We, therefore, feel that pooling of studies and studies of large numbers of patients would perhaps be the best way to answer this important question. It is imperative to understand that while SCR is an entity that is well described, there are certain nuances to be aware of while trying to decipher the true meaning of these infiltrates. For instance, the prognostic implications of subclinical ABMR are likely different from subclinical TCMR. Moreover, studies will need to be carefully screened to examine if they included borderline changes in their definition of SCR or whether rejections Banff IA or greater were included. We will try to tease out these finer differences depending on the findings of the data extraction. Lastly, it is important to mention that the term ‘subclinical inflammation’11 22 23 has often been used in place of SCR.

We hope that a systematic examination of all these factors would help stratify the different varieties and severities of SCR and their prognostic implications.
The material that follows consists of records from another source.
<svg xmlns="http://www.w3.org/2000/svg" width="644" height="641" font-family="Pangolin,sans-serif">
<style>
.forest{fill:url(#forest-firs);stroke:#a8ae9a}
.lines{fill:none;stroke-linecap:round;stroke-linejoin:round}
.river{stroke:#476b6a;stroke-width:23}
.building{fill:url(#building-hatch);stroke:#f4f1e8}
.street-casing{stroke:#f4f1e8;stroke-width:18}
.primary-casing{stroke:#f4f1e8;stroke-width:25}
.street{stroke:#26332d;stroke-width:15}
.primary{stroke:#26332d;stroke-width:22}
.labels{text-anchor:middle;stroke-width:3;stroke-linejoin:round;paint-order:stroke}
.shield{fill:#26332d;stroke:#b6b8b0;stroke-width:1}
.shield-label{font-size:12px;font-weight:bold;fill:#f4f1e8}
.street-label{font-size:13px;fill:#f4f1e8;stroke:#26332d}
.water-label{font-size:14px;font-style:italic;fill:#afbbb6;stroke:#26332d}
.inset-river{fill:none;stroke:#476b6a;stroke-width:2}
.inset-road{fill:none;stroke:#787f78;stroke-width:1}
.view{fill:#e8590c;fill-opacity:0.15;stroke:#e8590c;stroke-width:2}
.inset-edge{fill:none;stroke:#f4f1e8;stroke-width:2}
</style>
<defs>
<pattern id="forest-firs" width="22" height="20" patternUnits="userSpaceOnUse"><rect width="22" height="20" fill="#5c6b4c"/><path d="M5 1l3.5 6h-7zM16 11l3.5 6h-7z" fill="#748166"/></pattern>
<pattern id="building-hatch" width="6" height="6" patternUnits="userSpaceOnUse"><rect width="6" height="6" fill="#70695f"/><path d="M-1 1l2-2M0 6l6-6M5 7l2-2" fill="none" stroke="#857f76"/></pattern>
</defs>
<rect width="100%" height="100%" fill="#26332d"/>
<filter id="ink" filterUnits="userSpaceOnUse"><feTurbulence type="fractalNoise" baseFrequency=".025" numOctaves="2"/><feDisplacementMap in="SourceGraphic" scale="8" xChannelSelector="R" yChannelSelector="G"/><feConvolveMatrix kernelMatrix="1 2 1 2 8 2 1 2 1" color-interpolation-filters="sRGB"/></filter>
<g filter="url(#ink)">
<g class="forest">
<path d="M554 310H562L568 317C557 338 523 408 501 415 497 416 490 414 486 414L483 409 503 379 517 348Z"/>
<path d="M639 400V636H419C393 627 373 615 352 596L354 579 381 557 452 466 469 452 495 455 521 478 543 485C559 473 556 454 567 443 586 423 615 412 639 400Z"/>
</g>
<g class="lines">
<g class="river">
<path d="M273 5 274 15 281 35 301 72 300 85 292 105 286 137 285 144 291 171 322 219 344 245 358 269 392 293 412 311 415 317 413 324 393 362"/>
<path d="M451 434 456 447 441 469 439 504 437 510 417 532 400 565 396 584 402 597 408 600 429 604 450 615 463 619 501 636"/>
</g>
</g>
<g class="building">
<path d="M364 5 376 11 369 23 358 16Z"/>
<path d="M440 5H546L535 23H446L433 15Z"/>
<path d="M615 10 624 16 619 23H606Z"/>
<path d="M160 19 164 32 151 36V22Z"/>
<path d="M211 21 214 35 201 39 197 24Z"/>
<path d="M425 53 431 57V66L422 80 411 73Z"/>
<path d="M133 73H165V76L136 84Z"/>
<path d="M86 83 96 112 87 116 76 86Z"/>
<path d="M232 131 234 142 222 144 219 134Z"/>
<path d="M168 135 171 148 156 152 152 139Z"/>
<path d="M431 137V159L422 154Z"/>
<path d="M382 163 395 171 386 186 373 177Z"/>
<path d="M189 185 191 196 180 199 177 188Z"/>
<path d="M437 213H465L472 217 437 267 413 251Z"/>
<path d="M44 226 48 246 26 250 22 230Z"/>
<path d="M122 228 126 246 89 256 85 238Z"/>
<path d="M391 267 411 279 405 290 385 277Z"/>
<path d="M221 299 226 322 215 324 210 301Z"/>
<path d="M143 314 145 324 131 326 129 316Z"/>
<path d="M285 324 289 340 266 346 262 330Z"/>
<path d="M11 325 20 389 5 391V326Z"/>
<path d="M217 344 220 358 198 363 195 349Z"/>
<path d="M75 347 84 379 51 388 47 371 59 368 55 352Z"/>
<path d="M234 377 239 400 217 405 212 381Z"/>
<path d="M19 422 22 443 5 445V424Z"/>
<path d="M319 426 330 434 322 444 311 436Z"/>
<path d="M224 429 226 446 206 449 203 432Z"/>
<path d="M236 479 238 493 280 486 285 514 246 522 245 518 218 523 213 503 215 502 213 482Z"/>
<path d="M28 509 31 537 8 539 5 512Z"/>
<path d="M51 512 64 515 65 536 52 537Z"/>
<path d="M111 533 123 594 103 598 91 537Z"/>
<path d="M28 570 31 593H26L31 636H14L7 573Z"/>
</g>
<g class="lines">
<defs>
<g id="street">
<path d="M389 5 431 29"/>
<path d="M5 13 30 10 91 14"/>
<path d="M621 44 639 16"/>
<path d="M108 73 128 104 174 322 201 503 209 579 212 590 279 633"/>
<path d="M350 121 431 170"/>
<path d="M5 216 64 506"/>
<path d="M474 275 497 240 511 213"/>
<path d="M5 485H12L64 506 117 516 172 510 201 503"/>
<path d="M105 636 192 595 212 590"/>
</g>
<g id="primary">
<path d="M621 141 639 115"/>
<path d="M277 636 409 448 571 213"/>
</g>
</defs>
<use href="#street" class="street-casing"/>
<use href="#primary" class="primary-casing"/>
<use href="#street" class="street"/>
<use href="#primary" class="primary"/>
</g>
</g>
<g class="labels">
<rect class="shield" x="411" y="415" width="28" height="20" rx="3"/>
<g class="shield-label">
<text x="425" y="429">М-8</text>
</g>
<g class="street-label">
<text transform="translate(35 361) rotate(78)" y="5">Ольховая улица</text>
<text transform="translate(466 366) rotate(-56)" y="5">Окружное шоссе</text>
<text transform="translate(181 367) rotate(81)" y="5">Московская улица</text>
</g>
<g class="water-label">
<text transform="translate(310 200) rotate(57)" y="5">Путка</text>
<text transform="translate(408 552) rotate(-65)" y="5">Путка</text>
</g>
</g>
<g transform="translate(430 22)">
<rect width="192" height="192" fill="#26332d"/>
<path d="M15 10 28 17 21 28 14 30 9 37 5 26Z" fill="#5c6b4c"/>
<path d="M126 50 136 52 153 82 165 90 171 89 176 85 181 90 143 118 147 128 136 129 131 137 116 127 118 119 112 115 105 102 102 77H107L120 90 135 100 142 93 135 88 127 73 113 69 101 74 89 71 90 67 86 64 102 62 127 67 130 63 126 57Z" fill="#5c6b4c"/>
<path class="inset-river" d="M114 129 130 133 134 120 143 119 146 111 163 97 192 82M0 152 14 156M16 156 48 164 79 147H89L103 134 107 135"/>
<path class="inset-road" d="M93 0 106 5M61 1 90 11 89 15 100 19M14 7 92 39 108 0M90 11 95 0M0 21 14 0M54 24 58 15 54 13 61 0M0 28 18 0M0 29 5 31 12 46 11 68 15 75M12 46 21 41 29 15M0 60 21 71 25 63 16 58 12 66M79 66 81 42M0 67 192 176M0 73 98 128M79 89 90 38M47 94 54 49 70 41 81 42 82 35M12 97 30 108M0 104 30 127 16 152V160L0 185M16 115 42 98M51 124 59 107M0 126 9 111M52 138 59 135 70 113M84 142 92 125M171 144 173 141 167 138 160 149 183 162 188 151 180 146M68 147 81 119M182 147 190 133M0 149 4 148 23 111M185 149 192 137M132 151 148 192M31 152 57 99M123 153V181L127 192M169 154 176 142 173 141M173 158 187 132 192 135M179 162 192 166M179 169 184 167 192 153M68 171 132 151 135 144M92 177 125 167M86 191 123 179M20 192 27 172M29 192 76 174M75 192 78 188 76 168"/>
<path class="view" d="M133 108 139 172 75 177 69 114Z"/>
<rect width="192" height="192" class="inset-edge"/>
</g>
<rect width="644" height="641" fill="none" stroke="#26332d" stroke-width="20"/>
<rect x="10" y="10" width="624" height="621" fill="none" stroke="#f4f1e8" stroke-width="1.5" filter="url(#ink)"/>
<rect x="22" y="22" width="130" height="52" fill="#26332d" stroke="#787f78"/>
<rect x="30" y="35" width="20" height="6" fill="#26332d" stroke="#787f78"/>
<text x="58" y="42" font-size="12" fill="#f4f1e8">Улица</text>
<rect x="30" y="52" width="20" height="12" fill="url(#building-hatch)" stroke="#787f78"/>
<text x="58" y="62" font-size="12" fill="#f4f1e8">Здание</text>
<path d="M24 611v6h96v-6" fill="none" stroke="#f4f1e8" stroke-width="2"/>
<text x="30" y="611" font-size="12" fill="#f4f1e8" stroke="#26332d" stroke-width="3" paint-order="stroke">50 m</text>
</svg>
A major strength of such a study is the ability to examine outcomes from different institutions. The subsequent pooling of data helps increase the number of patients, especially given the low numbers of patients with SCR that have been systematically studied. Pooling of data from different centres does bring in challenges of different immunosuppressive regimens, inclusion of studies from different eras of immunosuppression, all of which would be limitations of such a study. Additionally, the inclusion of multiorgan transplants in addition to ‘kidney alone’ transplants is a limitation since the outcomes in these situations may be variable. However, the proportion of multiorgan transplants is expected to be small.

Ultimately, the real question then that needs to be answered is whether the implementation of a protocol biopsy programme would be effective in prolonging the longevity of the renal allograft. This systematic review and meta-analysis aims to provide valuable insights into the implications of protocol biopsy.